Conventional wisdom would say that a president whose party holds both houses of Congress has little threat of a government shutdown in their first year.

But time and time again, conventional wisdom has been in exile in the age of Trump.

Funding for the latest continuing resolution is set to expire on April 28 while the president is in the middle of a two-front war with Democrats and the House Republican Freedom Caucus.

And while the threat of a government shutdown has become a quarterly tradition on Capitol Hill, how the president will negotiate avoiding one could be a wild card.

"If I were a betting man, I would want to cover every conceivable bet," said Don Kettl, a professor at the University of Maryland’s School of Public Policy and a nonresident senior fellow at the Brookings Institution.

"It would be hard to even try to figure out what the spread ought to be."

While recent budget battles have hinged on a few central flashpoints — like funding for Planned Parenthood or whether to accept Syrian refugees — multiple issues surrounding this negotiation have the potential to snarl a CR, from agency budget cuts to funding the border wall or even the travel ban.

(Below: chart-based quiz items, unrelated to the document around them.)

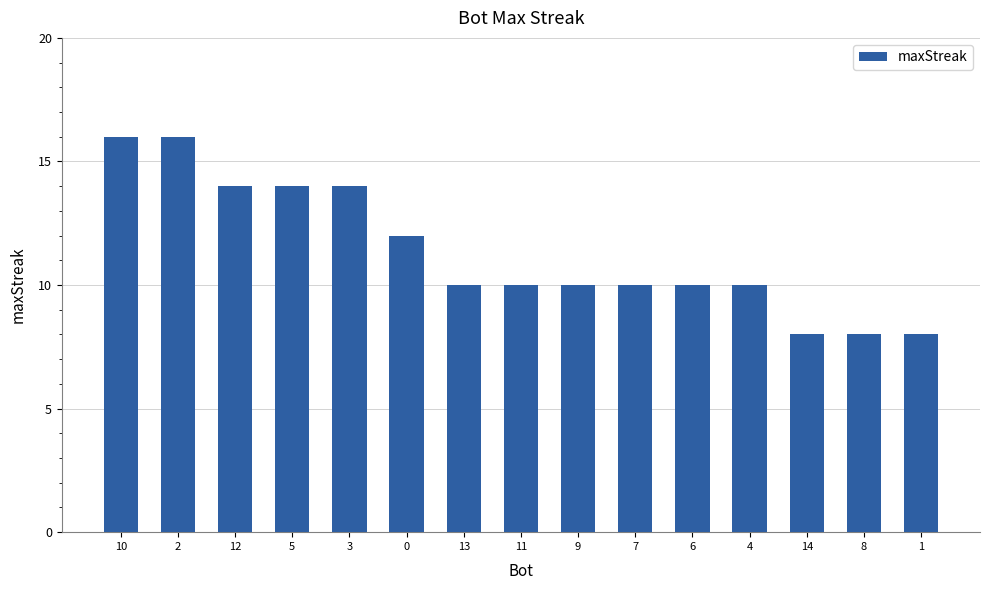

Approximately how many times larger is the value at 9 compared to 13?

1.0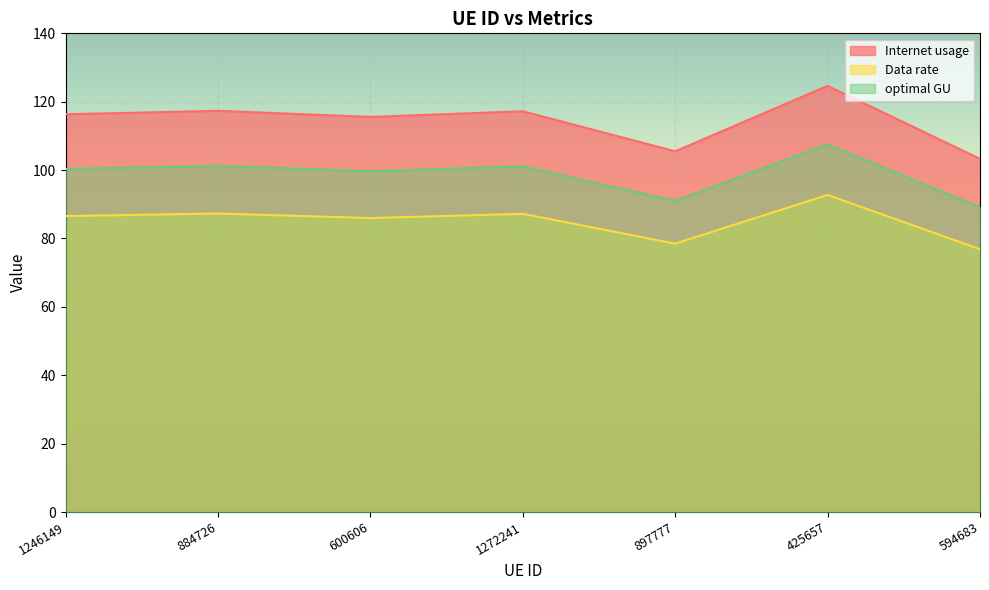

The value of Internet usage at 594683 is 161.3. True or false?

False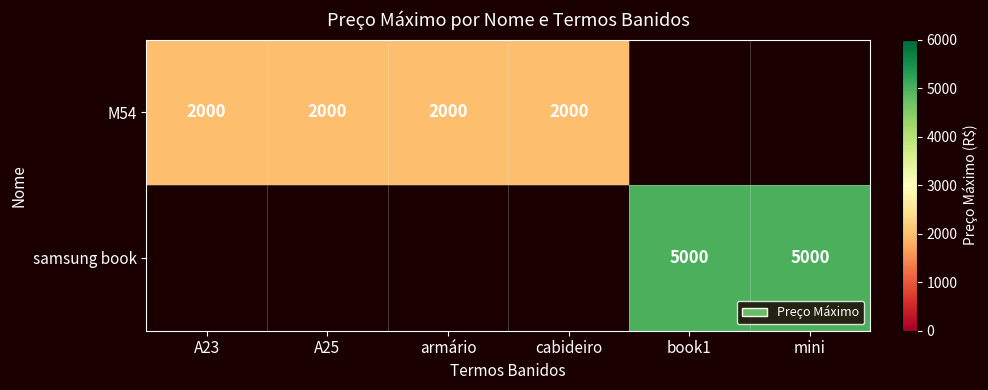

The value of M54 at A25 is 2000. True or false?

True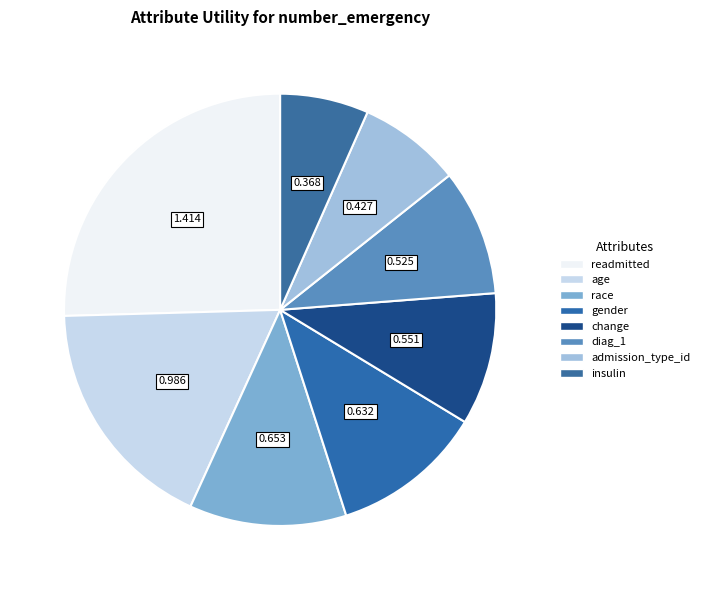

Count the number of slices in the pie.

8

"The signature issue this time is a lack of a single signature issue," Kettl said. "There are so many balls in the air, both involving the Freedom Caucus and the president’s promise to make a deal with the Democrats to problems in the House and the Senate — there’s this whole set of basic procedural issues before we even get to the policy questions.

"If you look through the skinny budget, there’s a whole long catalog of things that could become flashpoints depending on what the Republicans try to push through and what the Democrats are going to try to resist."

The White House’s supplemental 2017 budget calls for an additional $30 billion for the Department of Defense, as well as $1.5 billion for the proposed border wall. To get it passed, the president will need support from either the Freedom Caucus or the Democrats, both of whom he effectively declared war on in a March 30 tweet.

Given that fiscal 2017 only has five months left, Alan Chvotkin, executive vice president and counsel of the Professional Services Council, said he anticipated that Congress and the White House would want to avoid a shutdown and would fund the remainder of the year to focus on 2018 spending.

"It is very difficult to make major policy and certainly major spending changes over that relatively short period of time," he said. "You can stop doing some things, but even so, there are some limits to even what you can stop."

But while Washington has stared down scores of potential shutdown scares before, the wild card remains Trump. Having seen negotiations stall with the Freedom Caucus over the American Health Care Act, it’s uncertain how the president will approach these budget talks.

"Trump is what is known in the trade as a competitive rather than cooperative negotiator," Daniel Cay Johnston, a Pulitzer-winning investigative journalist who has covered Trump’s business dealings for The New York Times and authored the 2016 book,

The Making of Donald Trump

, said in an email. "To Donald, it’s about winning or at least being able to assert he won."

"Key thing to remember is he has NO government experience and in business he had no bosses except briefly when the bankers had him on a very long leash in 1990. He is used to being a dictator in his realm, who demands absolute loyalty from those below, which is usually a one-way street."

Johnston added that Trump has faced tough negotiations before, mostly centered on the tangled financial saga of his casino holdings in Atlantic City, where the president managed to avoid personal bankruptcy despite owing money to more than 70 banks.

"But there he persuaded the [New Jersey] Casino Control Commission to take his side against his bankers, which was easy since all but two of the 70 or so banks were headquartered outside of New Jersey," he said.

Chvotkin said a budget compromise would be in the best interest of Trump and the Republicans, and that contractors are cautiously optimistic a deal would get done.

"We’ve been to this dance before," he said. "They are not ignoring the risk of a shutdown, but they are not taking significant overt action to prepare for it."